# Task prompt
Only the lines that hold "remote" should be in the answer, each copied from the data below.

☆ ☆ ☆ ☆ ☆ ☆ ☆

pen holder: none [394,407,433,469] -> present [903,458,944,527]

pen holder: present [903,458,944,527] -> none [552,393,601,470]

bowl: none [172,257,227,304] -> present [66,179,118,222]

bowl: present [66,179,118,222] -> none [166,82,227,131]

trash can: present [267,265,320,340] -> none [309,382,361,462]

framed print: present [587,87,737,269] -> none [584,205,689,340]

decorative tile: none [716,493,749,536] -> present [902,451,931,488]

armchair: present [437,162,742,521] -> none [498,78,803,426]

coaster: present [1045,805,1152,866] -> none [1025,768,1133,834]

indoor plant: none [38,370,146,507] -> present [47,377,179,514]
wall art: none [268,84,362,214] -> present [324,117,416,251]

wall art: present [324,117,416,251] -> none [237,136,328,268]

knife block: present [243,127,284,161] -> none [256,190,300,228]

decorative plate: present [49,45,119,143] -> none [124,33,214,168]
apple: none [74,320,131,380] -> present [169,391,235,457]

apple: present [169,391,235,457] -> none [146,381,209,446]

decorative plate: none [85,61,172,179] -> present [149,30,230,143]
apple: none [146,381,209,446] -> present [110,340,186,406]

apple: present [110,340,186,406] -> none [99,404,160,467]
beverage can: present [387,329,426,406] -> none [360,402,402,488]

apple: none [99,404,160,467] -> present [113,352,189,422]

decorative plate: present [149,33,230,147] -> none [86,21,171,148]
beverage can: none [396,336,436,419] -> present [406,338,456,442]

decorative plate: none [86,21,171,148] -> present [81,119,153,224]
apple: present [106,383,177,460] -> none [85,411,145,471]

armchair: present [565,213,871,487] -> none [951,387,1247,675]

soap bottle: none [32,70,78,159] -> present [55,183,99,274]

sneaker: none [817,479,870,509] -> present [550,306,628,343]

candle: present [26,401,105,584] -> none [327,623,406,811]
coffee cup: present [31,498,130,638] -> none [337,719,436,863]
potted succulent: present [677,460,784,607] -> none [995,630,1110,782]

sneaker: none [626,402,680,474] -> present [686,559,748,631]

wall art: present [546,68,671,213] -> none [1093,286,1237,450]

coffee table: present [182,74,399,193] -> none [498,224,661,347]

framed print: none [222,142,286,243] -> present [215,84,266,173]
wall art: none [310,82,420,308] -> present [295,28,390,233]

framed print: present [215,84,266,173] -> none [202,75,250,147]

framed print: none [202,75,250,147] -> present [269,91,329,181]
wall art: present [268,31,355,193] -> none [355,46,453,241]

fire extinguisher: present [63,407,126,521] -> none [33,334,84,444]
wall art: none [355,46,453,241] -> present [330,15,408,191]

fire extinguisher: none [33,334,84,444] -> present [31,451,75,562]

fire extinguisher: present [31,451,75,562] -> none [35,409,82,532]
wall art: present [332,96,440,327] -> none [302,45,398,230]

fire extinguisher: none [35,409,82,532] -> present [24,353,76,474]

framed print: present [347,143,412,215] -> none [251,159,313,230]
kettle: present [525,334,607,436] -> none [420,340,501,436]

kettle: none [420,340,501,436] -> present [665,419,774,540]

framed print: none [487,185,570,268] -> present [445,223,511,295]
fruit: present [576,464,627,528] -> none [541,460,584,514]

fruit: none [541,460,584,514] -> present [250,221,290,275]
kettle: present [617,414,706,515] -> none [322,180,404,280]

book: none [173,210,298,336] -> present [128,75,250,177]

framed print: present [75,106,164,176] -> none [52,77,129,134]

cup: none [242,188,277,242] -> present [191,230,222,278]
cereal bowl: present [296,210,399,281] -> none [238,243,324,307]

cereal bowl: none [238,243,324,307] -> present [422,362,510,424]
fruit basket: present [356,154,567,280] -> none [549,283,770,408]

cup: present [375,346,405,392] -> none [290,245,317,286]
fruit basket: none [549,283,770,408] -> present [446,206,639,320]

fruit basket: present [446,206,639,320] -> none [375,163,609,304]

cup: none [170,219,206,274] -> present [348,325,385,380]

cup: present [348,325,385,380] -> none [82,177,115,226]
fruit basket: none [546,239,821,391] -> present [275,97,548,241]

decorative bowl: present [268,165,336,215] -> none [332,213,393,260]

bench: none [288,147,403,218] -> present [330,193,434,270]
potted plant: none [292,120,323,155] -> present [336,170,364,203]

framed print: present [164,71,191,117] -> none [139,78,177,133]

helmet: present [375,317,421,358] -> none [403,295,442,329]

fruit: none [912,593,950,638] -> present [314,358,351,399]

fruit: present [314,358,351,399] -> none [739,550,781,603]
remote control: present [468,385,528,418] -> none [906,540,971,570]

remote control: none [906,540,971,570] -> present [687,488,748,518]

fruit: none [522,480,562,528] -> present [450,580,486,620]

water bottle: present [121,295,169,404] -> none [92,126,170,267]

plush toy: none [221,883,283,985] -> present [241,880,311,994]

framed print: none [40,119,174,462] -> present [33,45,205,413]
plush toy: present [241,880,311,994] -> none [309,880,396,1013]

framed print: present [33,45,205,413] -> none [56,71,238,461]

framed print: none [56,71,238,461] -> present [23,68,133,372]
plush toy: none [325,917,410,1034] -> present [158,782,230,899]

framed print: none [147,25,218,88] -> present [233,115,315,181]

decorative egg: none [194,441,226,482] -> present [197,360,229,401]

☆ ☆ ☆ ☆ ☆ ☆ ☆

# Solved exercise
remote control: present [468,385,528,418] -> none [906,540,971,570]
remote control: none [906,540,971,570] -> present [687,488,748,518]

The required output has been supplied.